To achieve that, we'd have to modify TrackFindingTracklet/plugins.ProducerKFout.cc so it wrote a TTTrack collection. @tschuh could say if this would be easy enough that someone could do it under his guidance. Function "consume" https://github.com/cms-L1TK/cmssw/blob/L1TK-dev-12_6_0_pre5/L1Trigger/TrackerTFP/test/AnalyzerKF.cc#L234 illustrates how to convert the streams of stub & track digi data from the KF into TTTrack objects. (For some reason, TrackFindingTracklet/test/AnalyzerKFout.cc doesn't do this). I guess we'd have to add similar code to ProducerKFout. We could consider that after your KFout PR is merged.

tomalin commented 1 year ago

My original understanding was incorrect. @tschuh tells me that his New KF does actually write a TTTrack collection, which is written by the EDProducer named ProducerTT. It runs on the output of the KF rather than the KFout (which we should fix sometime).

tomalin commented 1 year ago

I've discovered that the track which causes the crash has a crazy value of z0 stored in the TTTrack. If one prints tmp_trk_z0 at https://github.com/cms-L1TK/cmssw/blob/L1TK-dev-12_6_0_pre5/L1Trigger/TrackFindingTracklet/test/L1TrackNtupleMaker.cc#L937 , it has a value of -122cm. The tanL = +0.33 is sensible, but because of the crazy z0, HitPatternHelper::Setup::etaRegion() assigns it to a KF eta sector in the forward region of the Tracker, which makes a very big angle to the track, causing the digitisation of HitPatternHelper::cotBin_ to overflow.

@tschuh says the Hybrid KF applies no cuts at all to the output fitted tracks, so they can be crazy. (Though he thinks this track implies a KF bug).

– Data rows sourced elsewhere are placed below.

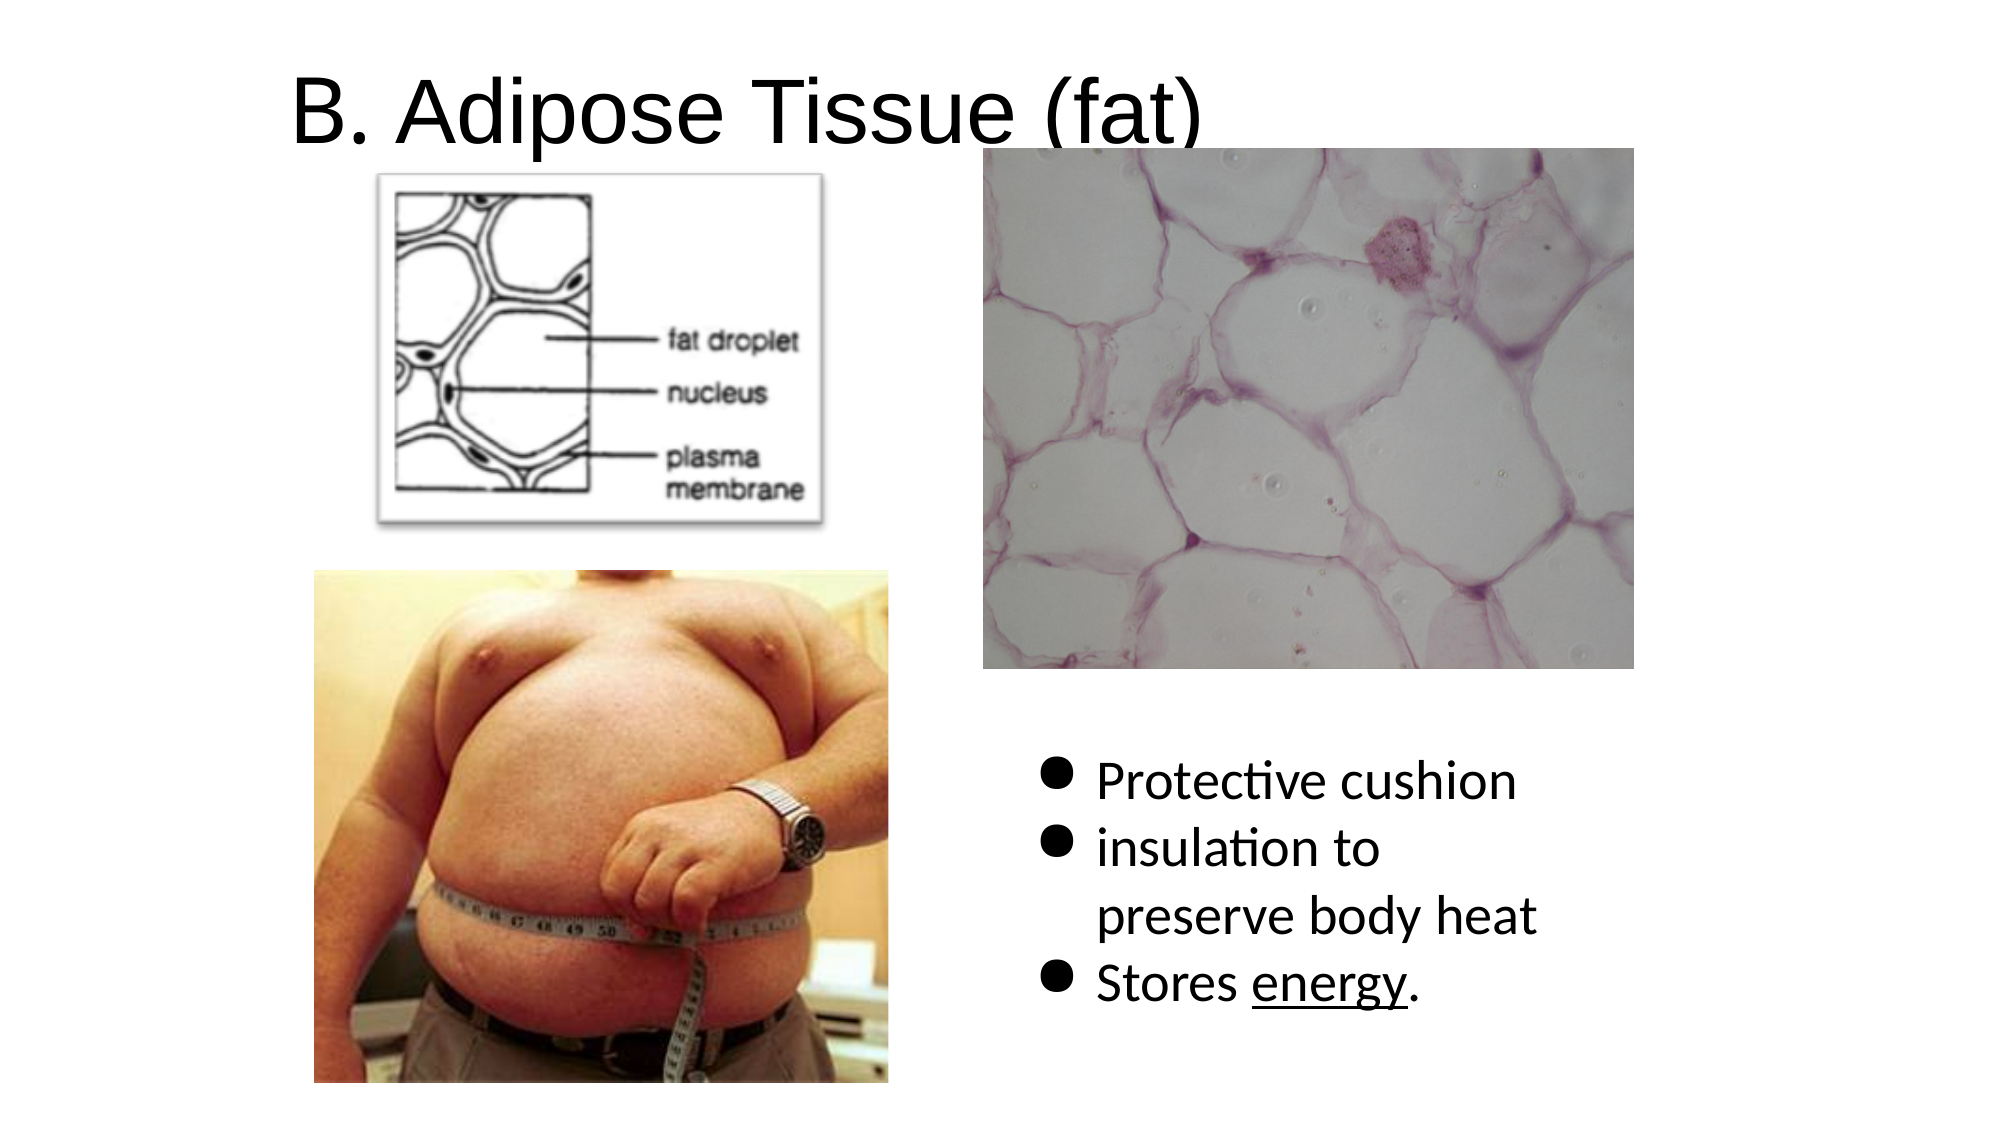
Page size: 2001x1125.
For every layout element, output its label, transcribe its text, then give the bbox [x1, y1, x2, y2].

picture [983, 148, 1635, 670]
title B. Adipose Tissue (fat) [282, 27, 1558, 166]
picture [314, 570, 889, 1083]
text_box Protective cushion insulation to preserve body heat Stores energy. [1015, 729, 1603, 1046]
picture [365, 165, 838, 543]
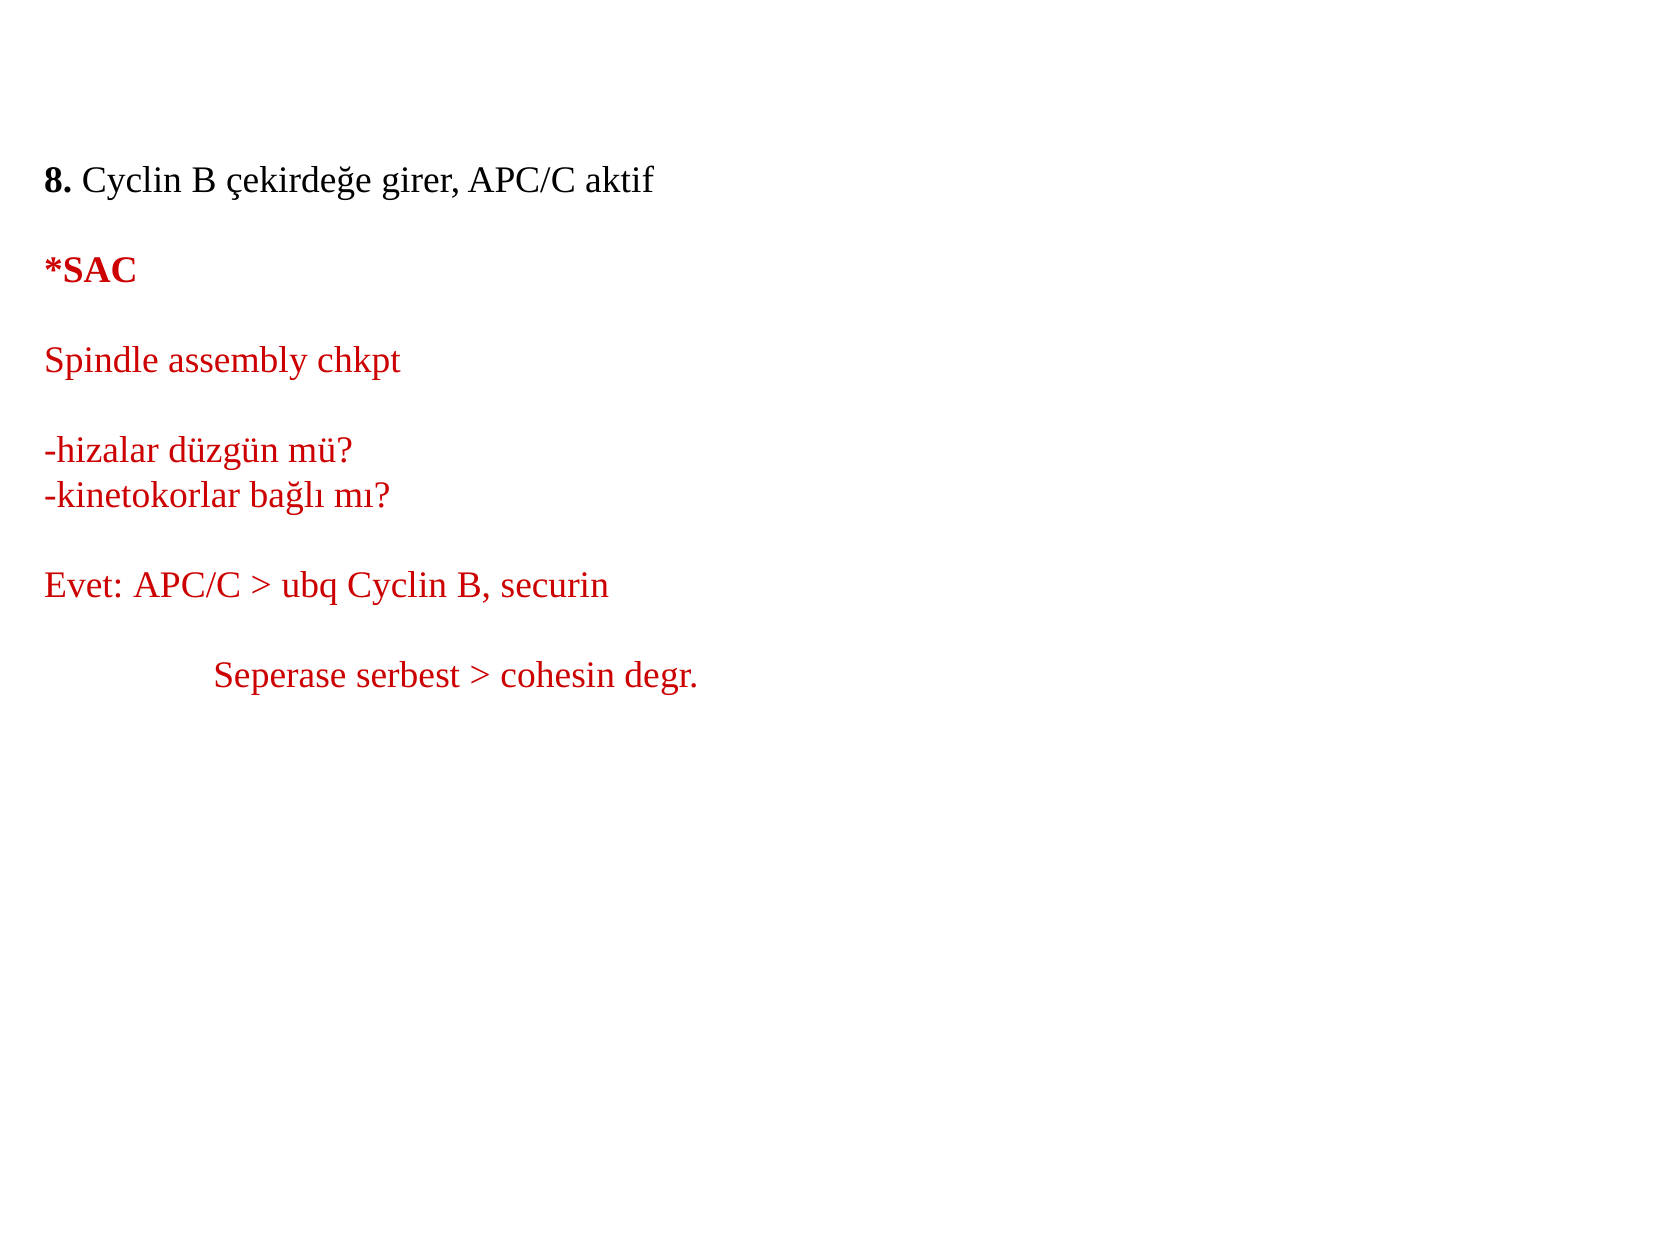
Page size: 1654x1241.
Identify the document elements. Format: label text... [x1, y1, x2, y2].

text_box [82, 49, 1571, 257]
text_box 8. Cyclin B çekirdeğe girer, APC/C aktif *SAC Spindle assembly chkpt -hizalar düzgün mü? -kinetokorlar bağlı mı? Evet: APC/C > ubq Cyclin B, securin Seperase serbest > cohesin degr. [29, 57, 739, 1095]
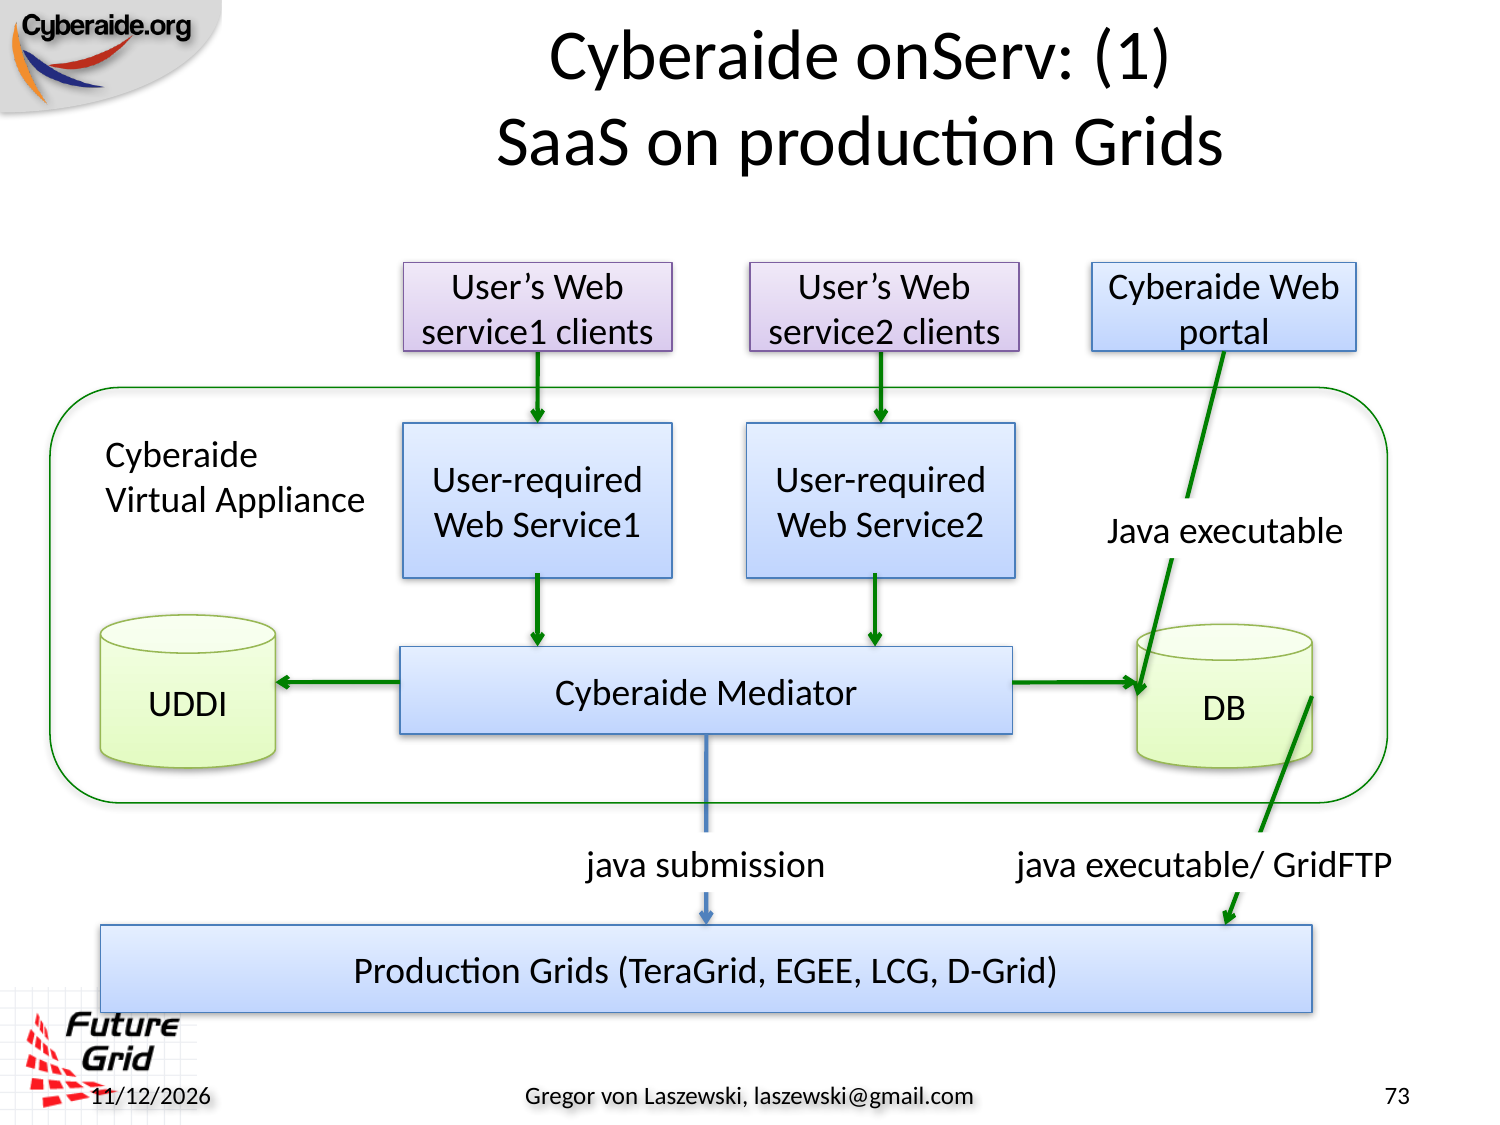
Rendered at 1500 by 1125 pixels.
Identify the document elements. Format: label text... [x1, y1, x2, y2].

text_box [49, 386, 1389, 804]
text_box Cyberaide Virtual Appliance [90, 423, 404, 528]
text_box User’s Web service2 clients [749, 262, 1020, 352]
text_box Production Grids (TeraGrid, EGEE, LCG, D-Grid) [100, 924, 1313, 1013]
text_box Java executable [1092, 498, 1368, 559]
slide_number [75, 1065, 425, 1125]
text_box java executable/ GridFTP [967, 832, 1480, 893]
picture [0, 987, 197, 1125]
text_box User’s Web service1 clients [403, 262, 673, 352]
title Cyberaide onServ: (1) SaaS on production Grids [221, 0, 1500, 188]
text_box java submission [537, 832, 875, 893]
slide_number 73 [1082, 1065, 1425, 1125]
text_box Cyberaide Web portal [1091, 262, 1357, 352]
picture [12, 0, 200, 150]
footer Gregor von Laszewski, laszewski@gmail.com [425, 1065, 1075, 1125]
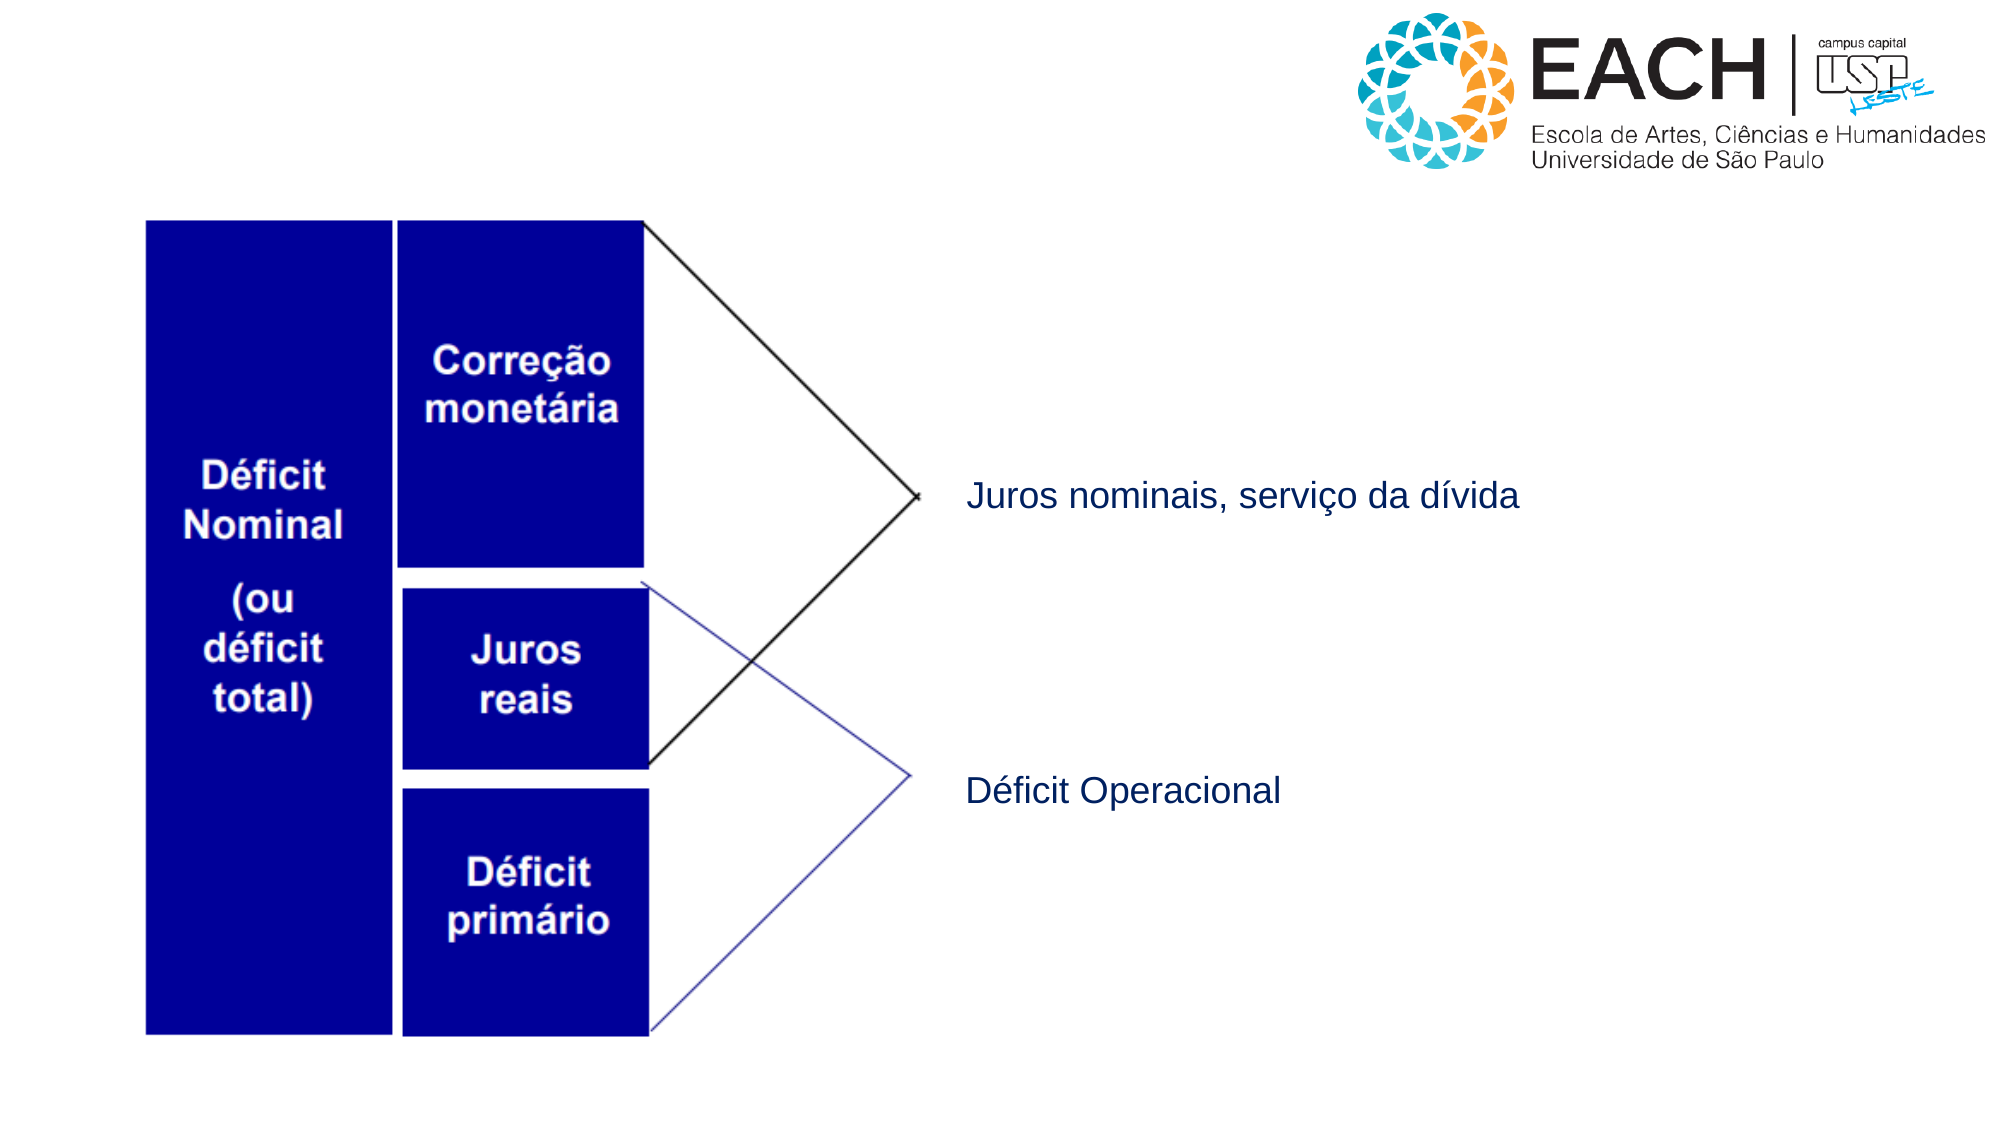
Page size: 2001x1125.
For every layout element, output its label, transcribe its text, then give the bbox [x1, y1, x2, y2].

He can see the crash on the RAL linux machine in event 2 of /opt/ppd/data/cms/L1TrkMC/609bdf8d-43a5-435f-8726-105cf1d97243.root .

Jingyan95 commented 1 year ago

Well the KF has no mechanism of killing tracks, if that is the result it will send it. The Track Quality should mark this track as garbage and downstream consumer should not take it into account.

@tomalin I think according to Thomas' comment above, new KF keeps every track regardless of the track quality.

tomalin commented 1 year ago

@Jingyan95 I think I've spotted a bug. HitPatternHelper::useNewKF_ is "false", despite L1TrackNtupleMaker_cfg.py being run with HYBRID_NEWKF. Therefore the HPH thinks the NewKF is not being used. If you agree, I'll make PR to set process.HitPatternHelperSetup.useNewKF = True in L1TrackNtupleMaker_cfg.py if NewKF is being used.

tomalin commented 1 year ago

So fixing above bug via PR https://github.com/cms-L1TK/cmssw/pull/223, and rejecting tracks with abs(z0) > 30cm in L1TrackNtupleMaker.cc stops crash. In ttbar+200PU, I observe that 0.2% of tracks have abs(z0) > 30cm. These tracks all have chi2/dof > 100 and only 4 stubs. Their Pt & eta are normal.

tomalin commented 1 year ago

I'm closing this, but I think cuts to reject crazy tracks really should be applied at the output of the KF.